▶ [TAREA 1]: ¿Puedes copiar del texto sobre la película el tramo que va desde "Pienso en la" hasta "voz en off."?
▶ [TAREA 2]: ¿Puedes seguir escribiendo el texto sobre la película a partir de su última oración?

▶ [FRAGMENTO DE PÁGINA]:
::::

Pienso en la delicadeza de cada imagen que se nos presenta. En cómo la cámara se sostiene, el tiempo que haga falta, en el detalle de cuerpos, eventos y rostros. Intento suponer que allí hay una curiosidad, una conmoción, un gusto. Algo que mueve al cuerpo que filma. “Mi papá filmaba todo el tiempo” dice la voz en off. 

Jaime, el papá de Comedi, es quien sostiene la filmadora en los primeros minutos del filme. Su recorte, su perspectiva, su ojo en el mundo y con el mundo dan comienzo, abren la película. Una película que es tanto un recorrido, como un vínculo. Un recorrido por la mirada que Jaime posó en su hija (a lo largo de distintos videos familiares en viajes, actos escolares, festejos familiares, hoteles), un recorrido por la vida de Jaime antes de casarse, un recorrido por lo que quedó suspendido en el aire, por lo no dicho. Y al mismo tiempo, es un vínculo. O como me dijo L., una amiga que encuentra las palabras precisas, es un diálogo. Un diálogo entre las imágenes que ha dejado el padre, y las imágenes que propone y construye Comedi. Unas imágenes que intentan bocetar respuestas para los huecos de la historia en común.

::::

▶ [MATERIAL LISTADO]:
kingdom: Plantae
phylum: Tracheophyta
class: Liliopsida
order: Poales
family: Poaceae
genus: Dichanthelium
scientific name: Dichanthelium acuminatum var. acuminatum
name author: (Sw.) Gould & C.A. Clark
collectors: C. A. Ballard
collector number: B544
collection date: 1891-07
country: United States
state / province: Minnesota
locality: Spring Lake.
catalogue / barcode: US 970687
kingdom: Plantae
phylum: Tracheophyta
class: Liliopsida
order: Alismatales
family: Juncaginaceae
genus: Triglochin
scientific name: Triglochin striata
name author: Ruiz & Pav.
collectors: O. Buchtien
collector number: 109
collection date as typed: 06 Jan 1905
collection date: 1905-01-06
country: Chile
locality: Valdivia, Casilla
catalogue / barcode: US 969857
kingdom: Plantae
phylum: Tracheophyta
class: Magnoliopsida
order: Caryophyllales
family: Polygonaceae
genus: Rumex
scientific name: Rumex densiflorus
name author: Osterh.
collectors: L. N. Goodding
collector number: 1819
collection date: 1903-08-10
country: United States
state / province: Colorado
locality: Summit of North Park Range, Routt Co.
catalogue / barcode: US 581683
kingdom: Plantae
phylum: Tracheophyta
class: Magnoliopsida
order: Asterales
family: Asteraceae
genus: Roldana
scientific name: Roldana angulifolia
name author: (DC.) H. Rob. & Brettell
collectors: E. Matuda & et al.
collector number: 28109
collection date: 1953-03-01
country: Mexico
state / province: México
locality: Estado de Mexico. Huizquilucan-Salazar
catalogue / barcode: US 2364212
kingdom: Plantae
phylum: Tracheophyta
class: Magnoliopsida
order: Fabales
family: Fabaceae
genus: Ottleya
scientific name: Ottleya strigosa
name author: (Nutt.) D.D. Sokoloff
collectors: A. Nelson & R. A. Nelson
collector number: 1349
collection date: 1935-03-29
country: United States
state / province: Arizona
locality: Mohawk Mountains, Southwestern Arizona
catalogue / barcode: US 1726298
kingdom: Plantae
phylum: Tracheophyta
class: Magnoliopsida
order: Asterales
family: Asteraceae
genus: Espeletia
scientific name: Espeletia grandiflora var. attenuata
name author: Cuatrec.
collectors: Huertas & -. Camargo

::::

▶ [RESPUESTA 1]:
Pienso en la delicadeza de cada imagen que se nos presenta. En cómo la cámara se sostiene, el tiempo que haga falta, en el detalle de cuerpos, eventos y rostros. Intento suponer que allí hay una curiosidad, una conmoción, un gusto. Algo que mueve al cuerpo que filma. “Mi papá filmaba todo el tiempo” dice la voz en off.

▶ [RESPUESTA 2]:
Cada vez que veo el filme (como si regresando a él, pudiera encontrar una respuesta a una pregunta que aún no me formulo) quedo capturada por lo que veo y escucho, como si la película ofreciera una gran mano abierta, repleta de frutas. Porque la película abre diversos caminos, y los hace cruzarse y alejarse, como en un zigzag. Por un lado, entrevistas a amigxs de Jaime que reconstruyen distintas experiencias transcurridas durante la última dictadura cívico-militar. Por otro lado, intentan responder a las preguntas sobre la identidad de Jaime. Hay algo de este tipo de documentales, con una sensibilidad e intimidad propias (diría documentales a carne viva), que me fascina. Me conmueve la importancia del relato. Un relato de aquellxs que lo quisieron a Jaime, un relato anclado en la memoria (que como tal, tiene sus propias fantasías, anhelos, tristezas, expectativas) de cada unx de quienes lo acompañaron en sus viajes, festejos, y decisiones. Me atrapa pensar cómo el duelo, la pérdida, puede atravesarse oyendo historias sobre el padre al que se duela. Un padre que por momentos pareciera tan cercano, con esa cámara y esos gestos de amor en las filmaciones; y por otros, tan en otro plano, en otra vida. 

Decía película a carne viva porque pareciera encarnar un legado. El padre que todo lo filma se accidenta el mismo día que Agustina usa la cámara por primera vez. Y la usa para retratarlo a él y a su madre, bailando juntxs. La cámara como un objeto de amor, de dulzura. Mientras veía esa escena, escribí en un margen “Filmar a alguien es un gesto de amor” Requiere dulzura, delicadeza, una mirada amorosa. Quizás no siempre, pero sí en este retrato de un papá que ya no está. Y se extraña.